3218. Minimum Cost for Cutting Cake I

There is an m x n cake that needs to be cut into 1 x 1 pieces.

You are given integers m, n, and two arrays:

• horizontalCut of size m - 1, where horizontalCut[i] represents the cost to cut along the horizontal line i.
• verticalCut of size n - 1, where verticalCut[j] represents the cost to cut along the vertical line j.

In one operation, you can choose any piece of cake that is not yet a 1 x 1 square and perform one of the following cuts:

1. Cut along a horizontal line i at a cost of horizontalCut[i].
2. Cut along a vertical line j at a cost of verticalCut[j].

After the cut, the piece of cake is divided into two distinct pieces.
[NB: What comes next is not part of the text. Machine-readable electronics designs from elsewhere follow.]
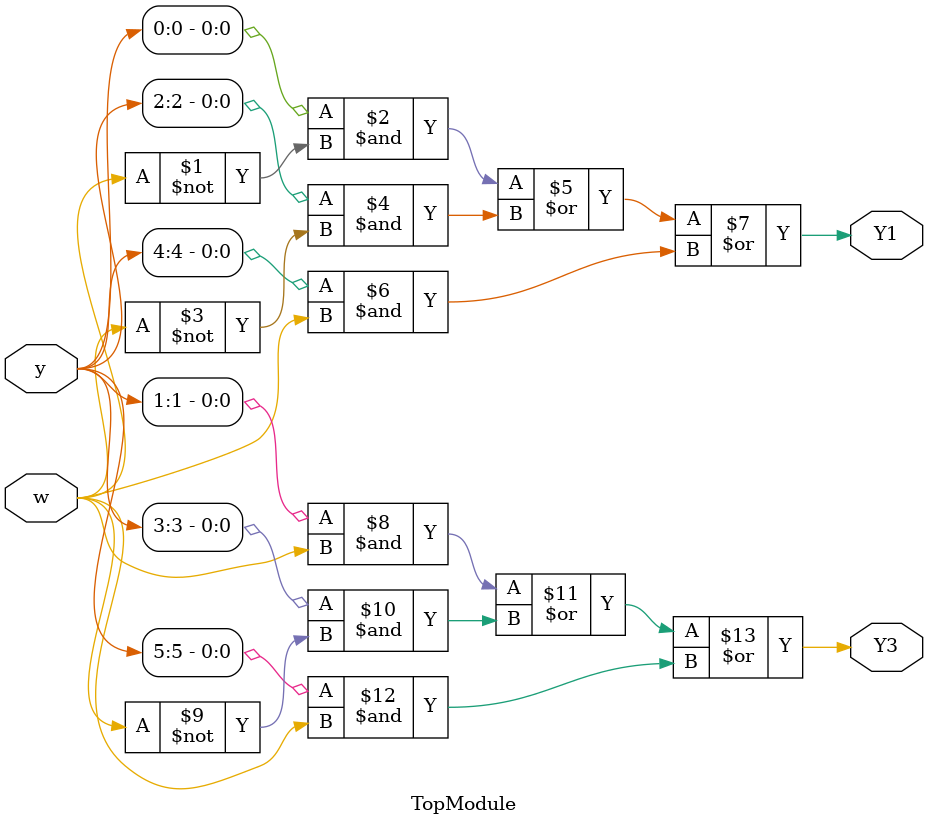
<source format=sv>
module TopModule
(
  input  logic [5:0] y,
  input  logic       w,
  output logic       Y1,
  output logic       Y3
);

  // Combinational logic

  assign Y1 = (y[0] & ~w) | (y[2] & ~w) | (y[4] & w);
  assign Y3 = (y[1] & w)  | (y[3] & ~w) | (y[5] & w);

endmodule
</source>
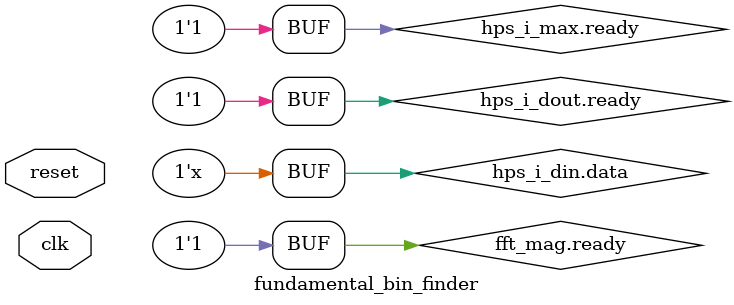
<source format=sv>

module fundamental_bin_finder (
  input wire clk, reset,
  Axis_If.Slave fft_mag,
  Axis_If.Master dout
);

// always accept data from fft
assign fft_mag.ready = 1'b1;

// fork fft_mag data
Axis_If #(.DWIDTH(24)) hps_i_din ();
Axis_If #(.DWIDTH(48)) hps_i_dout ();
Axis_If #(.DWIDTH(48)) hps_i_max ();

assign hps_i_din.data = fft_mag.data[35:12];
assign hps_i_din.valid = fft_mag.valid;

harmonic_product_spectrum hps_i (
  .clk,
  .reset,
  .din(hps_i_din),
  .dout(hps_i_dout),
  .max(hps_i_max)
);

// always accept data from hps module
assign hps_i_dout.ready = 1'b1;
assign hps_i_max.ready = 1'b1;

// hold all hps and mag values for determining maxk
logic [47:0] mag_ram [32];
logic [47:0] hps_ram [32];
logic [9:0] mag_count;
logic [5:0] hps_count;
logic [47:0] mag_max, hps_max;
logic mag_max_valid, hps_max_valid;

logic [5:0] bin_count;
logic [4:0] maxk;
logic maxk_valid;
logic done;

always @(posedge clk) begin
  if (reset) begin
    mag_count     <= '0;
    hps_count     <= '0;
    mag_max       <= '0;
    hps_max       <= '0;
    mag_max_valid <= 1'b0;
    hps_max_valid <= 1'b0;
    done          <= 1'b0;
  end else begin
    if (fft_mag.valid) begin
      mag_count <= mag_count + 1'b1;
      // since we only care about first 32 bins, reset everything after a new frame finishes arriving
      if (mag_count == 10'h3ff) begin
        mag_max_valid <= 1'b0;
        hps_max_valid <= 1'b0;
        mag_count     <= '0;
        hps_count     <= '0;
        mag_max       <= '0;
        hps_max       <= '0;
        done          <= 1'b0;
      end else if (mag_count <= 6'h1f) begin
        // store magnitude data in buffer
        mag_ram[mag_count[4:0]] <= fft_mag.data;
        mag_count <= mag_count + 1'b1;
        if (fft_mag.data > mag_max) begin
          mag_max <= fft_mag.data;
        end
      end else begin
        mag_max_valid <= 1'b1;
      end
    end
    // store hps data in buffer
    if (hps_i_dout.valid) begin
      if (hps_count <= 6'h1f) begin
        hps_ram[hps_count[4:0]] <= hps_i_dout.data;
        hps_count <= hps_count + 1'b1;
      end
    end
    if (hps_i_max.valid) begin
      hps_max <= hps_i_max.data;
      hps_max_valid <= 1'b1;
    end
  end
end

always @(posedge clk) begin
  if (reset) begin
    bin_count   <= '0;
    maxk        <= '0;
    maxk_valid  <= 1'b0;
  end else if (!done) begin
    if (!maxk_valid) begin
      if (hps_max_valid && mag_max_valid) begin
        if (bin_count == 6'h1f) begin
          maxk_valid <= 1'b1; // no bins met the peak criteria; give up and return bin 0
        end else begin
          bin_count <= bin_count + 1'b1;
          if (bin_count >= 2) begin
            if (hps_ram[bin_count-2] >= (hps_max >> 9)) begin
              if (mag_ram[bin_count] > (mag_max >> 4)) begin
                // take the first bin which has a large enough magnitude
                maxk <= bin_count[4:0];
                maxk_valid <= 1'b1;
              end
            end
          end
        end
      end
    end else if (maxk_valid) begin // only pulse maxkvalid for 1 cycle
      maxk_valid <= 1'b0;
      bin_count <= '0;
      done <= 1'b1;
    end
  end
end

// get the maximum magnitude bin within 2 of the bin maxk
logic [4:0] left_bin, right_bin;
logic finding_max_mag;
logic [47:0] max;
logic [4:0] max_bin;
logic max_bin_valid;

assign dout.data = max_bin;
assign dout.valid = max_bin_valid;

always @(posedge clk) begin
  if (reset) begin
    left_bin  <= '0;
    right_bin <= '0;
    finding_max_mag <= 1'b0;
    max <= '0;
    max_bin_valid <= 1'b0;
  end else begin
    // if the peak bin is valid, start finding bin with max mag between peak-2 and peak + 2 (inclusive)
    if (maxk_valid) begin
      left_bin <= (maxk < 2) ? '0 : maxk - 2;
      right_bin <= (maxk > 29) ? 5'h1f : maxk + 2;
      finding_max_mag <= 1'b1;
    end else if (finding_max_mag) begin
      if (left_bin < right_bin) begin
        left_bin <= left_bin + 1'b1;
      end else if (left_bin == right_bin) begin
        max_bin_valid <= 1'b1;
      end
      if (mag_ram[left_bin] > max) begin
        max <= mag_ram[left_bin];
        max_bin <= left_bin;
      end
    end
    if (max_bin_valid && dout.ready) begin
      max_bin_valid <= '0;
      left_bin <= '0;
      right_bin <= '0;
      finding_max_mag <= '0;
      max <= '0;
    end
  end
end

endmodule

</source>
The cost of a cut depends only on the initial cost of the line and does not change.

Return the minimum total cost to cut the entire cake into 1 x 1 pieces.

class Solution {
public:
    long long minimumCost(int n, int m, vector<int>& A, vector<int>& B) {
        sort(begin(A), end(A));
        sort(begin(B), end(B));
        long long res = 0, opa = 1, opb = 1;
        while(A.size() and B.size()) {
            if(A.back() > B.back()) {
                res += A.back() * opb;
                opa++;
                A.pop_back();
            } else {
                res += B.back() * opa;
                opb++;
                B.pop_back();
            }
        }
        return res + accumulate(begin(A), end(A),0ll) * opb + accumulate(begin(B), end(B),0ll) * opa;
    }
};